— ABOUT THIS EXERCISE —
Translate this sentence from the blog passage below into Spanish: "At political meetings where a bunch of men are vying with each other to make the sharpest, wittiest comments, I have no wish to get involved."

— PASSAGE TO READ —
Maybe I just have an exaggerated dislike of lies and dishonesty. Where others merely shrug them off, I feel truly sickened and polluted. I feel tricked and insulted. I feel like I've trodden in something nasty.

Friday 15 July 2016

Bumbling along

I've never been remotely competitive. I watch people outdoing each other for the trendiest job or the flashiest house or the smartest children, and I really wonder why they try so hard to impress other people rather than just doing their own thing and enjoying themselves.

I've watched other people strenuously climbing the greasy pole to that sought-after managerial job, or mortgaging themselves to the hilt to get that palatial house, or boasting about their swish holidays in some exotic location. I just think, well, good luck to them, but I'm quite happy bumbling along on a more modest path, savouring what I already have and quietly ruminating.

Ah, but why do you go on about it, comes the obvious retort. Maybe you're jealous of their fancy lifestyles and secretly you'd like the same. Or maybe you're embarrassed at your lack of ambition and humble achievements, but don't want to admit it.

I don't think so. In fact my instinctive reaction to people openly competing with each other is to ignore them and walk away. At political meetings where a bunch of men are vying with each other to make the sharpest, wittiest comments, I have no wish to get involved. I just wait patiently for them to run out of steam.

Being childless, I've never needed to brag about how well my children are doing, how intelligent they are, what plum job they've landed. If I did have children, they'd probably be the ones who slouch around in scruffy clothes and lurch casually from one un-glamorous job to another.

Whether it's intellectual brilliance, career advancement, the property ladder, cultural awareness, sexual conquests or alcohol consumption, I couldn't care less if other people seem more dazzling or more capable. I just carry on ploughing my own furrow.

PS: I've noticed some people's blog posts are not showing the Comments section. If mine isn't, just click on the blog title and the Comments section will show up.

Saturday 9 July 2016

Wild child

My blogmate John says he would never have guessed I was pretty wild in my late teens. Clearly he sees me as a sedate, well-behaved individual who would never have done anything seriously outrageous or shocking.

— RECORDED INFORMATION —
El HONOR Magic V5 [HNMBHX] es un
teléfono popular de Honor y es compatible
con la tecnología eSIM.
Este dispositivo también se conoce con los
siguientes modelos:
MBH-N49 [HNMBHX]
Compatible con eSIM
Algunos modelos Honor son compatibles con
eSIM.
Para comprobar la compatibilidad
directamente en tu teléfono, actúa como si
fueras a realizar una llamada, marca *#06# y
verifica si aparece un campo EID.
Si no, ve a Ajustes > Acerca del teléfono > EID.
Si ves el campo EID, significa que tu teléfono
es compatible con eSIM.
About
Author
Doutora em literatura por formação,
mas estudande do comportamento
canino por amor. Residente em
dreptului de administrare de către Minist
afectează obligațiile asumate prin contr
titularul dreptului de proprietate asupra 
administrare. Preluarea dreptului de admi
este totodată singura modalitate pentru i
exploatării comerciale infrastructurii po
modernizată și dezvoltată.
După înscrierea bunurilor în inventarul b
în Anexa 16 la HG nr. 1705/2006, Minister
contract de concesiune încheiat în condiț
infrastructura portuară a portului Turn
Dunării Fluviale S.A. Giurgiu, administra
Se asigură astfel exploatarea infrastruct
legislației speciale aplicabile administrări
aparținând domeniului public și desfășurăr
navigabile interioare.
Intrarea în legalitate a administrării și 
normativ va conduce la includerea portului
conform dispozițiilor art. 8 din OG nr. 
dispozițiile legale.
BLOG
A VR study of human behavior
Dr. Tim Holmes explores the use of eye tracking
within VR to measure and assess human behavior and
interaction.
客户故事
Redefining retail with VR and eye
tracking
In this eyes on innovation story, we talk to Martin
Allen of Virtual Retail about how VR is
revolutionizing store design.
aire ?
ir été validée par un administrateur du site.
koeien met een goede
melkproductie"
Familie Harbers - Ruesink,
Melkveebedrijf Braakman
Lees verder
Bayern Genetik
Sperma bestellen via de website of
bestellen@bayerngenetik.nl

— ANSWER BELOW —
En las reuniones políticas en las que un grupo de hombres compite entre sí por hacer los comentarios más agudos e ingeniosos, no tengo ningún deseo de participar.